### What is required
What is needed is an exact copy of every entry.
━━ Material shown ━━
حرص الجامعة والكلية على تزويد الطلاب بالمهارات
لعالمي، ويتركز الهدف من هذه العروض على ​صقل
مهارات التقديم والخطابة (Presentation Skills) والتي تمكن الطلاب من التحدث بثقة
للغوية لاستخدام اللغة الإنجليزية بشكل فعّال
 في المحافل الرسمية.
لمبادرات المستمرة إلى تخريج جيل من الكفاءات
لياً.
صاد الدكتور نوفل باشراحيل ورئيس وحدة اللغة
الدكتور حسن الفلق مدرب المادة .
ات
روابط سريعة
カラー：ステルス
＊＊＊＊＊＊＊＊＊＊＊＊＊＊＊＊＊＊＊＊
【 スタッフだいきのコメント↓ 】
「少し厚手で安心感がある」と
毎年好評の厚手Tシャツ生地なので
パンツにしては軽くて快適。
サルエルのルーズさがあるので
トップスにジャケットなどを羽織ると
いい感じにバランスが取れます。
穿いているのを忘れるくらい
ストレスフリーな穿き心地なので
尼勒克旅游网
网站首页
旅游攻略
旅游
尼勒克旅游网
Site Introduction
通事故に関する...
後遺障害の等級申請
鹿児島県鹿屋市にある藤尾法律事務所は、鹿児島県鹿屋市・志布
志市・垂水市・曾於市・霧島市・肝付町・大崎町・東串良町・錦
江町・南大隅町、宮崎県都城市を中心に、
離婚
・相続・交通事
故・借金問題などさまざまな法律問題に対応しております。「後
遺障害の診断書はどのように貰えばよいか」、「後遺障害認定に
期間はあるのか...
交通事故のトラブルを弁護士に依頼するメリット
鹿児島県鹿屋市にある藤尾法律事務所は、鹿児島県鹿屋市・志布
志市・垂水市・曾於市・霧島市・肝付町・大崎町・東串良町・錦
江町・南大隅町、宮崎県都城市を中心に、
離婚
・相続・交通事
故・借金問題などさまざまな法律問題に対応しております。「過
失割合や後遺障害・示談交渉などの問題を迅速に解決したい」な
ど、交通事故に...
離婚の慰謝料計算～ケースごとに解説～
━━━
### Written response
حرص الجامعة والكلية على تزويد الطلاب بالمهارات
لعالمي، ويتركز الهدف من هذه العروض على ​صقل
مهارات التقديم والخطابة (Presentation Skills) والتي تمكن الطلاب من التحدث بثقة
للغوية لاستخدام اللغة الإنجليزية بشكل فعّال
 في المحافل الرسمية.
لمبادرات المستمرة إلى تخريج جيل من الكفاءات
لياً.
صاد الدكتور نوفل باشراحيل ورئيس وحدة اللغة
الدكتور حسن الفلق مدرب المادة .
ات
روابط سريعة
カラー：ステルス
＊＊＊＊＊＊＊＊＊＊＊＊＊＊＊＊＊＊＊＊
【 スタッフだいきのコメント↓ 】
「少し厚手で安心感がある」と
毎年好評の厚手Tシャツ生地なので
パンツにしては軽くて快適。
サルエルのルーズさがあるので
トップスにジャケットなどを羽織ると
いい感じにバランスが取れます。
穿いているのを忘れるくらい
ストレスフリーな穿き心地なので
尼勒克旅游网
网站首页
旅游攻略
旅游
尼勒克旅游网
Site Introduction
通事故に関する...
後遺障害の等級申請
鹿児島県鹿屋市にある藤尾法律事務所は、鹿児島県鹿屋市・志布
志市・垂水市・曾於市・霧島市・肝付町・大崎町・東串良町・錦
江町・南大隅町、宮崎県都城市を中心に、
離婚
・相続・交通事
故・借金問題などさまざまな法律問題に対応しております。「後
遺障害の診断書はどのように貰えばよいか」、「後遺障害認定に
期間はあるのか...
交通事故のトラブルを弁護士に依頼するメリット
鹿児島県鹿屋市にある藤尾法律事務所は、鹿児島県鹿屋市・志布
志市・垂水市・曾於市・霧島市・肝付町・大崎町・東串良町・錦
江町・南大隅町、宮崎県都城市を中心に、
離婚
・相続・交通事
故・借金問題などさまざまな法律問題に対応しております。「過
失割合や後遺障害・示談交渉などの問題を迅速に解決したい」な
ど、交通事故に...
離婚の慰謝料計算～ケースごとに解説～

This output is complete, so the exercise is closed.